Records
* * *

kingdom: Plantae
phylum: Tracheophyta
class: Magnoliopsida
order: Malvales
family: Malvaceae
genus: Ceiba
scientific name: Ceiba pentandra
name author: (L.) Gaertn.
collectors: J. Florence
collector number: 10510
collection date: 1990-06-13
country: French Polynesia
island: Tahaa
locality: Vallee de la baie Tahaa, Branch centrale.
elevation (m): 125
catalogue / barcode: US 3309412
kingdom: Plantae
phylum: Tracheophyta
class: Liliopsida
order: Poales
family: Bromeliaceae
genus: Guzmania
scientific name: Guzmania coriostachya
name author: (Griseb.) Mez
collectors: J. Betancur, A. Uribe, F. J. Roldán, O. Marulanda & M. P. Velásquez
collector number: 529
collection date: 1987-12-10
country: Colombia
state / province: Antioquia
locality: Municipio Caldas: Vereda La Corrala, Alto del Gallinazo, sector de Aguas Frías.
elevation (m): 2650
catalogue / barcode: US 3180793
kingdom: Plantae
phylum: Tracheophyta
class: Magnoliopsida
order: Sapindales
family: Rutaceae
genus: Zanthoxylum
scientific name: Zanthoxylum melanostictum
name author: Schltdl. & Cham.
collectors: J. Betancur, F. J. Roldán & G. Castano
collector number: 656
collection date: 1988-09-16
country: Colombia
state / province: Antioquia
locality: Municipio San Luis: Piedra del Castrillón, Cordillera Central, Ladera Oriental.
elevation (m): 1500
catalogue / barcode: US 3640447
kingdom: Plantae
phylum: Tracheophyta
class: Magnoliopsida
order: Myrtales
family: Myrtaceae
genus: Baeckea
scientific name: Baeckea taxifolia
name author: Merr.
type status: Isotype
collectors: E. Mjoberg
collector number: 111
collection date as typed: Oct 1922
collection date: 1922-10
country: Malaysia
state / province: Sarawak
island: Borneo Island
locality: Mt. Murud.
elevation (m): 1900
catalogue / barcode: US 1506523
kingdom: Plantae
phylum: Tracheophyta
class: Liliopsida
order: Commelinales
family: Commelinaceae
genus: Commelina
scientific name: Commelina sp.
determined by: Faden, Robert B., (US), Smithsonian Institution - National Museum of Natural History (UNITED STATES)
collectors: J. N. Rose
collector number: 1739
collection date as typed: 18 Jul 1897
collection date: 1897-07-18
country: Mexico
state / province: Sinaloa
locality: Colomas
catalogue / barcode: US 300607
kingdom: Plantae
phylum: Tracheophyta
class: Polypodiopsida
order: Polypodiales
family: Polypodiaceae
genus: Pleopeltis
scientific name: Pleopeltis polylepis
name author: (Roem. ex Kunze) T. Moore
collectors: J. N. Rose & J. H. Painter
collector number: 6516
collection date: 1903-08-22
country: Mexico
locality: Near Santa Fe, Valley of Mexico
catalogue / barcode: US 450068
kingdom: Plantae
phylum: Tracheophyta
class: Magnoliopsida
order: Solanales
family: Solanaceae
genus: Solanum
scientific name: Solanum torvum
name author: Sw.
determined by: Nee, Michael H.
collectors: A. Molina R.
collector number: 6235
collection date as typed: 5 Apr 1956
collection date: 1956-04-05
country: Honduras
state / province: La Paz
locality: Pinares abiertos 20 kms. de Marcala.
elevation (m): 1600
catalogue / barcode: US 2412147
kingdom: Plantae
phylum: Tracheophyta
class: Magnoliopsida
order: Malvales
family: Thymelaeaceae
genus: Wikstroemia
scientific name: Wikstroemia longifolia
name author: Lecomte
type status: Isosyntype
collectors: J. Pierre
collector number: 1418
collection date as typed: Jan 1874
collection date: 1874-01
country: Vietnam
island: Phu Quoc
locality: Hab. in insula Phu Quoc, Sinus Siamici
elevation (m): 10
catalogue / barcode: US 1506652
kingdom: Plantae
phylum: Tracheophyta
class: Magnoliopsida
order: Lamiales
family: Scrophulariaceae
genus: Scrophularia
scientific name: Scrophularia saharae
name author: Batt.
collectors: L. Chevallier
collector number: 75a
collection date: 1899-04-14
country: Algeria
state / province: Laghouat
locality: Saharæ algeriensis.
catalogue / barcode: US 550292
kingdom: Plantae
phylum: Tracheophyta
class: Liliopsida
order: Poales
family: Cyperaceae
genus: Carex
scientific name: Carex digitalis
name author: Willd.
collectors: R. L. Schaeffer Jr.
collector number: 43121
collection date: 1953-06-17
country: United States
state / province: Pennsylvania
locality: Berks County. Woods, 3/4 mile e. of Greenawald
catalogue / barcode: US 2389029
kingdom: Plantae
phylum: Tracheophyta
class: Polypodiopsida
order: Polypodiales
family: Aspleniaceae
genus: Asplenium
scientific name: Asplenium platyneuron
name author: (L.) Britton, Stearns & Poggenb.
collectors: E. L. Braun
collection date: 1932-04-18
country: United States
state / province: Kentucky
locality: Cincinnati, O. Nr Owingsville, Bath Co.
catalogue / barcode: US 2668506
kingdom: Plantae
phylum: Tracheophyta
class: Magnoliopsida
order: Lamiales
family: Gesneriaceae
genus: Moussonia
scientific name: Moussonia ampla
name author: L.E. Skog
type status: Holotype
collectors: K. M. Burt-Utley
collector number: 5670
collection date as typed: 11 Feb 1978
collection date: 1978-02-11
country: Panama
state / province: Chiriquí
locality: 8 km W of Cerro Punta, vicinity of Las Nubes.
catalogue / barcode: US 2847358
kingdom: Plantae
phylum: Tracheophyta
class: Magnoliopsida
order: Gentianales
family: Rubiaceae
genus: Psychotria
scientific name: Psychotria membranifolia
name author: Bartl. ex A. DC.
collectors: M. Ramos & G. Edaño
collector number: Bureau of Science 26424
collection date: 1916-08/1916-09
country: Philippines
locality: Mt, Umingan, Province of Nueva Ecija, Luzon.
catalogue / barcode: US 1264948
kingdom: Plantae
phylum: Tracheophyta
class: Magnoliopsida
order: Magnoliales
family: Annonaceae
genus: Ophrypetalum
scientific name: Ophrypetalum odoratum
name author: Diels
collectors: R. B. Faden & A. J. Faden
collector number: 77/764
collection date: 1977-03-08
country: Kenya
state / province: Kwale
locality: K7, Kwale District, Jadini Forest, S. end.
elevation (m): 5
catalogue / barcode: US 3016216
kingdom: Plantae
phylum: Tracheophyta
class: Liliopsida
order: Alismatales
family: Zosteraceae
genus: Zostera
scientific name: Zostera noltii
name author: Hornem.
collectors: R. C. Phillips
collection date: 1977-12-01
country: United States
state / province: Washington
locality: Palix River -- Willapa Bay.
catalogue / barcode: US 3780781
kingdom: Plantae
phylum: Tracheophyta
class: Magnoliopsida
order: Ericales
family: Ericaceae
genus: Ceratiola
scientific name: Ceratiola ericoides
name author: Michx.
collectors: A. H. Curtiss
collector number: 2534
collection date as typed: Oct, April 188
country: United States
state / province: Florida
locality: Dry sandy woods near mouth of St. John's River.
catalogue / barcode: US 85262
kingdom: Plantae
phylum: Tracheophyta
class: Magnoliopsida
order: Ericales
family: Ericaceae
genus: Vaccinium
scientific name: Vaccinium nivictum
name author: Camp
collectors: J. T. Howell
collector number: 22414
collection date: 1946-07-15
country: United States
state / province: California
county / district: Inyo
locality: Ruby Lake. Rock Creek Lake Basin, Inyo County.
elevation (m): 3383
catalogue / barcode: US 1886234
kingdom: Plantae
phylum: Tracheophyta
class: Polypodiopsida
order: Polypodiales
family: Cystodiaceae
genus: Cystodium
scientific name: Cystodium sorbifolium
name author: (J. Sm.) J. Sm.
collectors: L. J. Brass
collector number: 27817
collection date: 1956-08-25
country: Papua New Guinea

* * *

WHAT YOU NEED TO DO - Convert every line of the listing above into a JSON array of strings, with one string per line and blank lines omitted.

TASK RESPONSE -
[
  "kingdom: Plantae",
  "phylum: Tracheophyta",
  "class: Magnoliopsida",
  "order: Malvales",
  "family: Malvaceae",
  "genus: Ceiba",
  "scientific name: Ceiba pentandra",
  "name author: (L.) Gaertn.",
  "collectors: J. Florence",
  "collector number: 10510",
  "collection date: 1990-06-13",
  "country: French Polynesia",
  "island: Tahaa",
  "locality: Vallee de la baie Tahaa, Branch centrale.",
  "elevation (m): 125",
  "catalogue / barcode: US 3309412",
  "kingdom: Plantae",
  "phylum: Tracheophyta",
  "class: Liliopsida",
  "order: Poales",
  "family: Bromeliaceae",
  "genus: Guzmania",
  "scientific name: Guzmania coriostachya",
  "name author: (Griseb.) Mez",
  "collectors: J. Betancur, A. Uribe, F. J. Roldán, O. Marulanda & M. P. Velásquez",
  "collector number: 529",
  "collection date: 1987-12-10",
  "country: Colombia",
  "state / province: Antioquia",
  "locality: Municipio Caldas: Vereda La Corrala, Alto del Gallinazo, sector de Aguas Frías.",
  "elevation (m): 2650",
  "catalogue / barcode: US 3180793",
  "kingdom: Plantae",
  "phylum: Tracheophyta",
  "class: Magnoliopsida",
  "order: Sapindales",
  "family: Rutaceae",
  "genus: Zanthoxylum",
  "scientific name: Zanthoxylum melanostictum",
  "name author: Schltdl. & Cham.",
  "collectors: J. Betancur, F. J. Roldán & G. Castano",
  "collector number: 656",
  "collection date: 1988-09-16",
  "country: Colombia",
  "state / province: Antioquia",
  "locality: Municipio San Luis: Piedra del Castrillón, Cordillera Central, Ladera Oriental.",
  "elevation (m): 1500",
  "catalogue / barcode: US 3640447",
  "kingdom: Plantae",
  "phylum: Tracheophyta",
  "class: Magnoliopsida",
  "order: Myrtales",
  "family: Myrtaceae",
  "genus: Baeckea",
  "scientific name: Baeckea taxifolia",
  "name author: Merr.",
  "type status: Isotype",
  "collectors: E. Mjoberg",
  "collector number: 111",
  "collection date as typed: Oct 1922",
  "collection date: 1922-10",
  "country: Malaysia",
  "state / province: Sarawak",
  "island: Borneo Island",
  "locality: Mt. Murud.",
  "elevation (m): 1900",
  "catalogue / barcode: US 1506523",
  "kingdom: Plantae",
  "phylum: Tracheophyta",
  "class: Liliopsida",
  "order: Commelinales",
  "family: Commelinaceae",
  "genus: Commelina",
  "scientific name: Commelina sp.",
  "determined by: Faden, Robert B., (US), Smithsonian Institution - National Museum of Natural History (UNITED STATES)",
  "collectors: J. N. Rose",
  "collector number: 1739",
  "collection date as typed: 18 Jul 1897",
  "collection date: 1897-07-18",
  "country: Mexico",
  "state / province: Sinaloa",
  "locality: Colomas",
  "catalogue / barcode: US 300607",
  "kingdom: Plantae",
  "phylum: Tracheophyta",
  "class: Polypodiopsida",
  "order: Polypodiales",
  "family: Polypodiaceae",
  "genus: Pleopeltis",
  "scientific name: Pleopeltis polylepis",
  "name author: (Roem. ex Kunze) T. Moore",
  "collectors: J. N. Rose & J. H. Painter",
  "collector number: 6516",
  "collection date: 1903-08-22",
  "country: Mexico",
  "locality: Near Santa Fe, Valley of Mexico",
  "catalogue / barcode: US 450068",
  "kingdom: Plantae",
  "phylum: Tracheophyta",
  "class: Magnoliopsida",
  "order: Solanales",
  "family: Solanaceae",
  "genus: Solanum",
  "scientific name: Solanum torvum",
  "name author: Sw.",
  "determined by: Nee, Michael H.",
  "collectors: A. Molina R.",
  "collector number: 6235",
  "collection date as typed: 5 Apr 1956",
  "collection date: 1956-04-05",
  "country: Honduras",
  "state / province: La Paz",
  "locality: Pinares abiertos 20 kms. de Marcala.",
  "elevation (m): 1600",
  "catalogue / barcode: US 2412147",
  "kingdom: Plantae",
  "phylum: Tracheophyta",
  "class: Magnoliopsida",
  "order: Malvales",
  "family: Thymelaeaceae",
  "genus: Wikstroemia",
  "scientific name: Wikstroemia longifolia",
  "name author: Lecomte",
  "type status: Isosyntype",
  "collectors: J. Pierre",
  "collector number: 1418",
  "collection date as typed: Jan 1874",
  "collection date: 1874-01",
  "country: Vietnam",
  "island: Phu Quoc",
  "locality: Hab. in insula Phu Quoc, Sinus Siamici",
  "elevation (m): 10",
  "catalogue / barcode: US 1506652",
  "kingdom: Plantae",
  "phylum: Tracheophyta",
  "class: Magnoliopsida",
  "order: Lamiales",
  "family: Scrophulariaceae",
  "genus: Scrophularia",
  "scientific name: Scrophularia saharae",
  "name author: Batt.",
  "collectors: L. Chevallier",
  "collector number: 75a",
  "collection date: 1899-04-14",
  "country: Algeria",
  "state / province: Laghouat",
  "locality: Saharæ algeriensis.",
  "catalogue / barcode: US 550292",
  "kingdom: Plantae",
  "phylum: Tracheophyta",
  "class: Liliopsida",
  "order: Poales",
  "family: Cyperaceae",
  "genus: Carex",
  "scientific name: Carex digitalis",
  "name author: Willd.",
  "collectors: R. L. Schaeffer Jr.",
  "collector number: 43121",
  "collection date: 1953-06-17",
  "country: United States",
  "state / province: Pennsylvania",
  "locality: Berks County. Woods, 3/4 mile e. of Greenawald",
  "catalogue / barcode: US 2389029",
  "kingdom: Plantae",
  "phylum: Tracheophyta",
  "class: Polypodiopsida",
  "order: Polypodiales",
  "family: Aspleniaceae",
  "genus: Asplenium",
  "scientific name: Asplenium platyneuron",
  "name author: (L.) Britton, Stearns & Poggenb.",
  "collectors: E. L. Braun",
  "collection date: 1932-04-18",
  "country: United States",
  "state / province: Kentucky",
  "locality: Cincinnati, O. Nr Owingsville, Bath Co.",
  "catalogue / barcode: US 2668506",
  "kingdom: Plantae",
  "phylum: Tracheophyta",
  "class: Magnoliopsida",
  "order: Lamiales",
  "family: Gesneriaceae",
  "genus: Moussonia",
  "scientific name: Moussonia ampla",
  "name author: L.E. Skog",
  "type status: Holotype",
  "collectors: K. M. Burt-Utley",
  "collector number: 5670",
  "collection date as typed: 11 Feb 1978",
  "collection date: 1978-02-11",
  "country: Panama",
  "state / province: Chiriquí",
  "locality: 8 km W of Cerro Punta, vicinity of Las Nubes.",
  "catalogue / barcode: US 2847358",
  "kingdom: Plantae",
  "phylum: Tracheophyta",
  "class: Magnoliopsida",
  "order: Gentianales",
  "family: Rubiaceae",
  "genus: Psychotria",
  "scientific name: Psychotria membranifolia",
  "name author: Bartl. ex A. DC.",
  "collectors: M. Ramos & G. Edaño",
  "collector number: Bureau of Science 26424",
  "collection date: 1916-08/1916-09",
  "country: Philippines",
  "locality: Mt, Umingan, Province of Nueva Ecija, Luzon.",
  "catalogue / barcode: US 1264948",
  "kingdom: Plantae",
  "phylum: Tracheophyta",
  "class: Magnoliopsida",
  "order: Magnoliales",
  "family: Annonaceae",
  "genus: Ophrypetalum",
  "scientific name: Ophrypetalum odoratum",
  "name author: Diels",
  "collectors: R. B. Faden & A. J. Faden",
  "collector number: 77/764",
  "collection date: 1977-03-08",
  "country: Kenya",
  "state / province: Kwale",
  "locality: K7, Kwale District, Jadini Forest, S. end.",
  "elevation (m): 5",
  "catalogue / barcode: US 3016216",
  "kingdom: Plantae",
  "phylum: Tracheophyta",
  "class: Liliopsida",
  "order: Alismatales",
  "family: Zosteraceae",
  "genus: Zostera",
  "scientific name: Zostera noltii",
  "name author: Hornem.",
  "collectors: R. C. Phillips",
  "collection date: 1977-12-01",
  "country: United States",
  "state / province: Washington",
  "locality: Palix River -- Willapa Bay.",
  "catalogue / barcode: US 3780781",
  "kingdom: Plantae",
  "phylum: Tracheophyta",
  "class: Magnoliopsida",
  "order: Ericales",
  "family: Ericaceae",
  "genus: Ceratiola",
  "scientific name: Ceratiola ericoides",
  "name author: Michx.",
  "collectors: A. H. Curtiss",
  "collector number: 2534",
  "collection date as typed: Oct, April 188",
  "country: United States",
  "state / province: Florida",
  "locality: Dry sandy woods near mouth of St. John's River.",
  "catalogue / barcode: US 85262",
  "kingdom: Plantae",
  "phylum: Tracheophyta",
  "class: Magnoliopsida",
  "order: Ericales",
  "family: Ericaceae",
  "genus: Vaccinium",
  "scientific name: Vaccinium nivictum",
  "name author: Camp",
  "collectors: J. T. Howell",
  "collector number: 22414",
  "collection date: 1946-07-15",
  "country: United States",
  "state / province: California",
  "county / district: Inyo",
  "locality: Ruby Lake. Rock Creek Lake Basin, Inyo County.",
  "elevation (m): 3383",
  "catalogue / barcode: US 1886234",
  "kingdom: Plantae",
  "phylum: Tracheophyta",
  "class: Polypodiopsida",
  "order: Polypodiales",
  "family: Cystodiaceae",
  "genus: Cystodium",
  "scientific name: Cystodium sorbifolium",
  "name author: (J. Sm.) J. Sm.",
  "collectors: L. J. Brass",
  "collector number: 27817",
  "collection date: 1956-08-25",
  "country: Papua New Guinea"
]